:: What you will do ::
Edit the lines from the one containing "- 총 주문한 메뉴에 대한 정보를 담당하는 클래스" through the end of the records, inclusive, replacing "EventController" with "EventHandler" and leaving everything else unchanged. Return only those lines.

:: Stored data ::
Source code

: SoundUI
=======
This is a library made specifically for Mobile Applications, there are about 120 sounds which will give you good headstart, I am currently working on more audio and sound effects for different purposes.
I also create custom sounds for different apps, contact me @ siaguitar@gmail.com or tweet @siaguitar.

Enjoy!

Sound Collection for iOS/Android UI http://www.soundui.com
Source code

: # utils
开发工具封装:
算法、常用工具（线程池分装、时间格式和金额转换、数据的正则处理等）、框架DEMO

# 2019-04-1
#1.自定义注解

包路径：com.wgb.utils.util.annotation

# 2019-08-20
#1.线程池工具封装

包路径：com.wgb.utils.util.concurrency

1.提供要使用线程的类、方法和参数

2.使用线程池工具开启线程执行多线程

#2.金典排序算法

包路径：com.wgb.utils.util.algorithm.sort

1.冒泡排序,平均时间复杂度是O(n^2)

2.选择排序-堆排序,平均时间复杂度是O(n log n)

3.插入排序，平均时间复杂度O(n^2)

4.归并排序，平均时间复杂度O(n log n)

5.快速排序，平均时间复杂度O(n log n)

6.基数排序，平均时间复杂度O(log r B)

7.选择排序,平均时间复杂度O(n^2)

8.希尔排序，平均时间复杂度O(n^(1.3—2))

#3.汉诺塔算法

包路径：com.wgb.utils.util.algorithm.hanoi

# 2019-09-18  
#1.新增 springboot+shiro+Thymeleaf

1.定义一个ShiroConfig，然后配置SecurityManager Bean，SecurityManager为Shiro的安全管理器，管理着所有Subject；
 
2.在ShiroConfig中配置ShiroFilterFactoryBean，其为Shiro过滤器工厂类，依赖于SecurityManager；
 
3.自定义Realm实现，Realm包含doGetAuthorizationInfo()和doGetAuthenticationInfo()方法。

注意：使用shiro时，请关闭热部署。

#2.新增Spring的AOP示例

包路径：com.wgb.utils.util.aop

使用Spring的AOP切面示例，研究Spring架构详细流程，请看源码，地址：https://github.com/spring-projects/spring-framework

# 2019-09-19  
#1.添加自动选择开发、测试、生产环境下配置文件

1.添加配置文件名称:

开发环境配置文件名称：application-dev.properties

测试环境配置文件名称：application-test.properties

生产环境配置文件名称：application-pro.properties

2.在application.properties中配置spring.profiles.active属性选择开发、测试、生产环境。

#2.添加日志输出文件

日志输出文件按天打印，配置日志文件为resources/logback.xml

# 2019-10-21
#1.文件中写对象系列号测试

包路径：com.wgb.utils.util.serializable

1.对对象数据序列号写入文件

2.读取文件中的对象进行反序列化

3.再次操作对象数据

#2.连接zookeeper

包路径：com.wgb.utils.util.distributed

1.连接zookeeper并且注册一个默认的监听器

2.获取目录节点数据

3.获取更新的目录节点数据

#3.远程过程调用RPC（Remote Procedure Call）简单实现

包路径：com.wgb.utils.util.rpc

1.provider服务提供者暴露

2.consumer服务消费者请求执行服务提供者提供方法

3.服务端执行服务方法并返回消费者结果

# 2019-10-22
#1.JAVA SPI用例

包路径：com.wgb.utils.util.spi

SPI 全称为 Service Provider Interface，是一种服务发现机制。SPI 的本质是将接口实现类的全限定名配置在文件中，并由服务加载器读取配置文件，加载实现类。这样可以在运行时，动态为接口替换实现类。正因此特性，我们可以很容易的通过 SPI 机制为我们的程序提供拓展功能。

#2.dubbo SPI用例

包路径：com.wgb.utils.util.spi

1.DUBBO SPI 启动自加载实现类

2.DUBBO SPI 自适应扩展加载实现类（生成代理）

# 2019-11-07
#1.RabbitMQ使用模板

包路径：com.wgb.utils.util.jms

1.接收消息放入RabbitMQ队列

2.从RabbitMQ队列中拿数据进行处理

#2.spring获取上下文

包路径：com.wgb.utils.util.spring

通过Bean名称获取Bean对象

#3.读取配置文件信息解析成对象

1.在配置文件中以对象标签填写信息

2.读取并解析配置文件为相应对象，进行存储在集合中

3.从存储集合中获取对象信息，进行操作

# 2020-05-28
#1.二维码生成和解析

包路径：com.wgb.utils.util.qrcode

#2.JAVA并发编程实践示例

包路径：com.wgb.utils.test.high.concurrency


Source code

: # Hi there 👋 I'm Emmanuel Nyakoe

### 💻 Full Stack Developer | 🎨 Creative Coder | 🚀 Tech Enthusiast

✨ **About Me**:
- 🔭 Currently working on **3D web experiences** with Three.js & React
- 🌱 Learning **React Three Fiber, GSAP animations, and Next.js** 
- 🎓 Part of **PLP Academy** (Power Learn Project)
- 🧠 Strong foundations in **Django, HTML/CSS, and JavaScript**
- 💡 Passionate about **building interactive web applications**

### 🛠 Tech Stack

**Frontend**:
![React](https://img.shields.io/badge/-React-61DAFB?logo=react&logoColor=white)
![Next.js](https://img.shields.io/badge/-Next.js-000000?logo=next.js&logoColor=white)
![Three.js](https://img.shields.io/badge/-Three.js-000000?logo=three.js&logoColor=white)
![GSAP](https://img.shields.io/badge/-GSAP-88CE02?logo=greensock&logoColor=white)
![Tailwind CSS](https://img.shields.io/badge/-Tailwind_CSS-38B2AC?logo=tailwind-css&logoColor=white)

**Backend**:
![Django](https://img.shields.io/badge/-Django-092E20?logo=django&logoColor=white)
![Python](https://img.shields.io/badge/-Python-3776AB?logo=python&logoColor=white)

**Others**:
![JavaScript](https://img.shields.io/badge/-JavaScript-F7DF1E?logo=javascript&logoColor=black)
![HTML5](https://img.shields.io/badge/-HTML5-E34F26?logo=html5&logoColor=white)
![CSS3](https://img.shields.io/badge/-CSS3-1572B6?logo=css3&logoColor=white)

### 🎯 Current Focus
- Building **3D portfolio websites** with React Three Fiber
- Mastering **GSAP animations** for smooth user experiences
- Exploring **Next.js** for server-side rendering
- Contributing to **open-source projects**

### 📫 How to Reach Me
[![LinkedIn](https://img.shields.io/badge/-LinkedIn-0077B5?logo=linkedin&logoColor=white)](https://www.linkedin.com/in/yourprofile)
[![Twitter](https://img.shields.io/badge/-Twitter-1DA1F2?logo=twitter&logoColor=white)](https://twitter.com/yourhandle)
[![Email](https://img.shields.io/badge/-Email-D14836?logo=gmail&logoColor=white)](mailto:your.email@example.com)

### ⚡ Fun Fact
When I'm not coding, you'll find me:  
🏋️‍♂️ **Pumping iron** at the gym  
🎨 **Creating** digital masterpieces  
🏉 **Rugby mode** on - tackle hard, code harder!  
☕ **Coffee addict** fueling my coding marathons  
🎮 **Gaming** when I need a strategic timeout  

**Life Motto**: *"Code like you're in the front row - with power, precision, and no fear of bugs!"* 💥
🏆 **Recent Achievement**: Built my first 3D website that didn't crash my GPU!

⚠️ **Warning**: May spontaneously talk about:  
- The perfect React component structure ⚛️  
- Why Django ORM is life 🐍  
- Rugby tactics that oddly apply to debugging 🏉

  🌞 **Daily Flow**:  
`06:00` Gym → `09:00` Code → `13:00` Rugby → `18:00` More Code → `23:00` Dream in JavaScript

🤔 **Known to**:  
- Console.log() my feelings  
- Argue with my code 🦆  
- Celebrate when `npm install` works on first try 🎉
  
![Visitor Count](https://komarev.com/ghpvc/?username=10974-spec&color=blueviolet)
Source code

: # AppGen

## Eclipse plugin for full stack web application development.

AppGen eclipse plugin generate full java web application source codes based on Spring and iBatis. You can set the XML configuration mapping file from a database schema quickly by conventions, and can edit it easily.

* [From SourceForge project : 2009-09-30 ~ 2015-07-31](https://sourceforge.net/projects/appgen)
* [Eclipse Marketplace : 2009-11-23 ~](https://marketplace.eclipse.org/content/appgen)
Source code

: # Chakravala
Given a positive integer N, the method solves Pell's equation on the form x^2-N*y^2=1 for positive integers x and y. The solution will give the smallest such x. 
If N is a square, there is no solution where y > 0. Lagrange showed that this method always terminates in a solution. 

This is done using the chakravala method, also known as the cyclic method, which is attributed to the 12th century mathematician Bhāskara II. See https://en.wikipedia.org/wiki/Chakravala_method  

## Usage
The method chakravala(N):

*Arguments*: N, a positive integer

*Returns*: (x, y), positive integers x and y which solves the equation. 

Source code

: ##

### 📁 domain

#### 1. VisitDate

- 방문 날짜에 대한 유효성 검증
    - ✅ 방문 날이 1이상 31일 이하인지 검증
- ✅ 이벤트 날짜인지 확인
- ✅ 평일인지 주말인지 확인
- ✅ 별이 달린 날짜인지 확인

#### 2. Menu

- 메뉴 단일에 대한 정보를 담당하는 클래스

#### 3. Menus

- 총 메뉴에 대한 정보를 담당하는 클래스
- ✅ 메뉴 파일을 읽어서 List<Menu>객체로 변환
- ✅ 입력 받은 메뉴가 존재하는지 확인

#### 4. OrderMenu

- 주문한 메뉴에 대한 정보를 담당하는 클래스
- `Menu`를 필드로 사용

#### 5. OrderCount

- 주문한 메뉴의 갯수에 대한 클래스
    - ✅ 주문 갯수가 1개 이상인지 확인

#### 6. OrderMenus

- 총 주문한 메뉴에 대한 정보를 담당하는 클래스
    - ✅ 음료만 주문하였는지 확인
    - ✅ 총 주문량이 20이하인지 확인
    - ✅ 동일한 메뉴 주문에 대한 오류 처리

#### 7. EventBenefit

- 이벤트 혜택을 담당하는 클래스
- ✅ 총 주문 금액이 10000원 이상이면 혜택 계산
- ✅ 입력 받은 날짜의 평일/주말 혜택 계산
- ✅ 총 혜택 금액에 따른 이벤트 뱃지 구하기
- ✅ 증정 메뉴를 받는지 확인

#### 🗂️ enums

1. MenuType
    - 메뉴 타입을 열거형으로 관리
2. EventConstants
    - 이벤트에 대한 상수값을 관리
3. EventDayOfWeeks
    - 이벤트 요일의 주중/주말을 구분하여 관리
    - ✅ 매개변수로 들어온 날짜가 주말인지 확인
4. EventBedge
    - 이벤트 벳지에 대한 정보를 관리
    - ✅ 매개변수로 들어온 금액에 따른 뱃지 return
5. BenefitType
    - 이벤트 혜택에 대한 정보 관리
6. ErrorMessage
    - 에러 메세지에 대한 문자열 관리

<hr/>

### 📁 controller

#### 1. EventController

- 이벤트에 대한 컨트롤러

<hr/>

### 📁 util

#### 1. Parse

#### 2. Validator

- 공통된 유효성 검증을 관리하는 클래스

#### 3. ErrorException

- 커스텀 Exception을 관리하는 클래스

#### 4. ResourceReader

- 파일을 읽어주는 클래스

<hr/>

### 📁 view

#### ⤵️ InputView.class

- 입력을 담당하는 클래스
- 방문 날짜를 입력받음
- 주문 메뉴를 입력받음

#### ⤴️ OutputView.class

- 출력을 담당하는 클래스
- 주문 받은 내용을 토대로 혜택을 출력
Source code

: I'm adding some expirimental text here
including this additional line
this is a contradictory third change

:: Task answer ::
- 총 주문한 메뉴에 대한 정보를 담당하는 클래스
    - ✅ 음료만 주문하였는지 확인
    - ✅ 총 주문량이 20이하인지 확인
    - ✅ 동일한 메뉴 주문에 대한 오류 처리

#### 7. EventBenefit

- 이벤트 혜택을 담당하는 클래스
- ✅ 총 주문 금액이 10000원 이상이면 혜택 계산
- ✅ 입력 받은 날짜의 평일/주말 혜택 계산
- ✅ 총 혜택 금액에 따른 이벤트 뱃지 구하기
- ✅ 증정 메뉴를 받는지 확인

#### 🗂️ enums

1. MenuType
    - 메뉴 타입을 열거형으로 관리
2. EventConstants
    - 이벤트에 대한 상수값을 관리
3. EventDayOfWeeks
    - 이벤트 요일의 주중/주말을 구분하여 관리
    - ✅ 매개변수로 들어온 날짜가 주말인지 확인
4. EventBedge
    - 이벤트 벳지에 대한 정보를 관리
    - ✅ 매개변수로 들어온 금액에 따른 뱃지 return
5. BenefitType
    - 이벤트 혜택에 대한 정보 관리
6. ErrorMessage
    - 에러 메세지에 대한 문자열 관리

<hr/>

### 📁 controller

#### 1. EventHandler

- 이벤트에 대한 컨트롤러

<hr/>

### 📁 util

#### 1. Parse

#### 2. Validator

- 공통된 유효성 검증을 관리하는 클래스

#### 3. ErrorException

- 커스텀 Exception을 관리하는 클래스

#### 4. ResourceReader

- 파일을 읽어주는 클래스

<hr/>

### 📁 view

#### ⤵️ InputView.class

- 입력을 담당하는 클래스
- 방문 날짜를 입력받음
- 주문 메뉴를 입력받음

#### ⤴️ OutputView.class

- 출력을 담당하는 클래스
- 주문 받은 내용을 토대로 혜택을 출력
Source code

: I'm adding some expirimental text here
including this additional line
this is a contradictory third change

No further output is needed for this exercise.